1. Decide on your needs. What specifically do you need this person to do for you? Make a list so you will know if a person can meet all your needs or not. For example, with my search for a VA, I need someone who knows how to do techie kinds of things so I can stop pulling my hair out over that “stuff” and get back to doing what I love to do– coaching, teaching, and writing.
2. Decide on your priorities. First I want to jazz up my website’s home page so there is less text and more focus on guiding visitors through the site. Second I want to publish my first ezine (um, like yesterday). Third, I want to have some of the articles I’ve written submitted to online article submission services.
3. Start your search by contacting friends and colleagues. This is where your network (the people you know) come into play. Put it out there that you’re looking for a good [blank] that can offer [fill in your answers from number 1 above]. And do they know of any? Chances are if your friends and colleagues know of a way to help you out, they’ll let you know ASAP.

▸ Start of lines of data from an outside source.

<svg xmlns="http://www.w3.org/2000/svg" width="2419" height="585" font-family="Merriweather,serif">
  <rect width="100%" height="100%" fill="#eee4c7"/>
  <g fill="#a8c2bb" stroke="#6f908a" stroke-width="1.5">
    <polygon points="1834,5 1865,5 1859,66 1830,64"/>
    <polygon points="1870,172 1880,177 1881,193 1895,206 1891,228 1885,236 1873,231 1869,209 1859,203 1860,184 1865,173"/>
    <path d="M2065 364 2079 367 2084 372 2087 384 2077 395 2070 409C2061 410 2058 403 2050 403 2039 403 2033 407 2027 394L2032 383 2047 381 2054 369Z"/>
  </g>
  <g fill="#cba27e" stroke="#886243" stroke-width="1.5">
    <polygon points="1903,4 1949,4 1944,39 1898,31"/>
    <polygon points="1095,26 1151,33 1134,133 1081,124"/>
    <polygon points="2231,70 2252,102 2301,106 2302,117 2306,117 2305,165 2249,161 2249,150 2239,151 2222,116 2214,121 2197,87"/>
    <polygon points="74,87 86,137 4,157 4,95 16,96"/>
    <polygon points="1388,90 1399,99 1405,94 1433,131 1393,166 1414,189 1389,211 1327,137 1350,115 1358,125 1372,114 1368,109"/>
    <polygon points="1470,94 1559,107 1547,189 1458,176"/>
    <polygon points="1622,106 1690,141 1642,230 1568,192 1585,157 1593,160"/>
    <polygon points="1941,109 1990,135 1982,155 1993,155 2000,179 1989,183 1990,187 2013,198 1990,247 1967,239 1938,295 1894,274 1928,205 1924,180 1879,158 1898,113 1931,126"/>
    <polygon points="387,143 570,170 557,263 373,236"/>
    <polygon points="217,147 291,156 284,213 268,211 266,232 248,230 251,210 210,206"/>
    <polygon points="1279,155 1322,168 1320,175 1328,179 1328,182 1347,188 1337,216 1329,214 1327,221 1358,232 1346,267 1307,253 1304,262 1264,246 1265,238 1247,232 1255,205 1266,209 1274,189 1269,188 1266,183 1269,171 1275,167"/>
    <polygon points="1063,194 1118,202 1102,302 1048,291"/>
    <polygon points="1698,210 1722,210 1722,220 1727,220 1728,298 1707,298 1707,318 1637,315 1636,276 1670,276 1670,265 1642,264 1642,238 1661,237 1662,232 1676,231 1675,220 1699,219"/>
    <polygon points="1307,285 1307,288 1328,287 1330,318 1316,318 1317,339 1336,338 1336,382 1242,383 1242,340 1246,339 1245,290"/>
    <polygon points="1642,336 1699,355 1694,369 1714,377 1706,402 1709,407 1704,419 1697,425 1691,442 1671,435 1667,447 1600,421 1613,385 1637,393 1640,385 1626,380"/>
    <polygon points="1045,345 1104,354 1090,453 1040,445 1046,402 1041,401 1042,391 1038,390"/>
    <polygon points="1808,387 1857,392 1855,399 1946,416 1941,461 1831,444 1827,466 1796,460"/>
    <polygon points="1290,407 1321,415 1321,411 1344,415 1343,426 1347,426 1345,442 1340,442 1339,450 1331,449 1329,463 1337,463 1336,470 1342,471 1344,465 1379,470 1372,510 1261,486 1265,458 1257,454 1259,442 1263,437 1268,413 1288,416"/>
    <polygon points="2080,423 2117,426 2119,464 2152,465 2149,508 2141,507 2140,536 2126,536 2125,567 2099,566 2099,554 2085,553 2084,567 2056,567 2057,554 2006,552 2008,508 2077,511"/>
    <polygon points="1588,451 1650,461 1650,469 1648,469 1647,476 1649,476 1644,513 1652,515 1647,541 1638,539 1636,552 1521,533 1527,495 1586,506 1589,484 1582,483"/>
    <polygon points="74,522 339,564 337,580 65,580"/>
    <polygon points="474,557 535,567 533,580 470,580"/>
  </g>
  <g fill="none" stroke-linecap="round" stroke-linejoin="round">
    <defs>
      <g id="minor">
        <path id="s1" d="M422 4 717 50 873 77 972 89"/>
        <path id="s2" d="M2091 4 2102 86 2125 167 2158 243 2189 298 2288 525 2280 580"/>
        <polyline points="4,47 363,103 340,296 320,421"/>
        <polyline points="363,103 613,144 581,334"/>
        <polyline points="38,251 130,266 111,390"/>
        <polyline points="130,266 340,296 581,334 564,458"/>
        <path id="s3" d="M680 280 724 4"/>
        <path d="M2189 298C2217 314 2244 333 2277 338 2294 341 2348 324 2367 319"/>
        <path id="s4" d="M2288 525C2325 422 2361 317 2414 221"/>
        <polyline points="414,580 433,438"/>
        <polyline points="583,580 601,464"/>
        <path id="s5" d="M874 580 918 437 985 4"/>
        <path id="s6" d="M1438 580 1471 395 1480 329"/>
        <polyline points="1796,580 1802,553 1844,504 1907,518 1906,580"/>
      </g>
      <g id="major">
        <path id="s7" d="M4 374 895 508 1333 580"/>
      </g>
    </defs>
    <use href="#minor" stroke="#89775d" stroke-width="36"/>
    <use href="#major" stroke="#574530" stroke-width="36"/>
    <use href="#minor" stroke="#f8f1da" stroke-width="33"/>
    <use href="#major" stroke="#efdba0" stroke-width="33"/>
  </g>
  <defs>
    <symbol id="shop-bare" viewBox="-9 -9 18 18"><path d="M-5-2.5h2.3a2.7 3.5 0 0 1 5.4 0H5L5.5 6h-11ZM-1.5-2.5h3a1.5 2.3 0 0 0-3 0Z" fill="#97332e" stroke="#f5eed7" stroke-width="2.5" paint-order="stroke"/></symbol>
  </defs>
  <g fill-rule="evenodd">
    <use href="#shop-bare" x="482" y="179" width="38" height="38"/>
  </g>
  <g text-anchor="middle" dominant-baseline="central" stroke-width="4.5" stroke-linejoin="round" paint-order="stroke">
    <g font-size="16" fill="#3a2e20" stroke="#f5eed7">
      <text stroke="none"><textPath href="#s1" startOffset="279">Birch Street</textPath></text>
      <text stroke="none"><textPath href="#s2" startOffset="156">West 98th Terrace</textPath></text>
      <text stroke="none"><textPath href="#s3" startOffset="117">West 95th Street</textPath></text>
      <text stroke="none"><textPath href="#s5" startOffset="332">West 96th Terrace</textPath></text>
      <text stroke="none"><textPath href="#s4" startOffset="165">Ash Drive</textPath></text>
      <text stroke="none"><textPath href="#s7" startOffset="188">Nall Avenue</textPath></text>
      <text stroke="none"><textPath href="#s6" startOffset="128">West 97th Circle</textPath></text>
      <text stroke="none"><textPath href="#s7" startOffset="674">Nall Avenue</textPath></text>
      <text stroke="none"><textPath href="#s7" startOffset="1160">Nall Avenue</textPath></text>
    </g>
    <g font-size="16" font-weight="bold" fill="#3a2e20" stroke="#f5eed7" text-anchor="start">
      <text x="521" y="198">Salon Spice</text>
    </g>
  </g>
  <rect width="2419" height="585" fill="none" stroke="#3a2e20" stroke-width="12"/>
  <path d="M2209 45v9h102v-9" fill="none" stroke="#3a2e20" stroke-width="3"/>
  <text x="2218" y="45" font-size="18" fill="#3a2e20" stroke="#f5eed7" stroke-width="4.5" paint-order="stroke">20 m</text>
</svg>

4. Expand your search by going online. Visit websites of places that offer training for what it is you’re looking for and go to their referral pages. Follow the directions for finding a referral. Those who are interested in working with you may be able to contact you through those sites via an RFP (request for proposal) that you can create. I created an RFP today and already have four responses– one of which may meet all my needs perfectly.
5. Visit the websites of any referrals you get. Take the time to find out as much as you can about anyone you want to hire or work with. Don’t jump at the first person who looks good. Take the time to evaluate each one. This is where your needs and priority lists will come in handy. A person may be great at what s/he does, but if that person doesn’t do what you need, then you can cross them off your list — for this time, anyway. Maybe for a later project you could re-visit anyone you cross off.
6. Email everyone who looks like they might be a good fit, asking for clarification of anything you need to know about what they offer. Provide more information about who you are and what you need, too.
7. Based on the feedback you receive via the emails, select a few of your final candidates and call them. Chat with them to see if there is a good connection and if you think you could work with this person. If the service you’re looking for has a location near you, go visit and check out the place. Now is when you need to listen to your intuition. If “something” tells you this isn’t quite right, even though on paper it seems like it could be, LISTEN TO YOUR GUT. Every time. Get a sense of how you feel around this person. It’s important. If you feel intimidated or confused or belittled or have a hard time getting the answers you need, move on. You have to feel totally comfortable and at ease. Tell everyone that you contact when you will make your decision.
8. Ask for referrals– and contact them. Sure you like what you see and hear. But you need to do this last step. One of the referrals may tell you something important that you need to know that will influence your decision. You want a minimum of two referrals.
9. When you decide to hire someone, be sure to sign a contract. You’ll both know what to expect of one another, have all the fees and due dates detailed in writing, and any other terms should be clarified.
I’m well on my way to finding someone to help me in my business. Maybe using these steps you can find some good help too!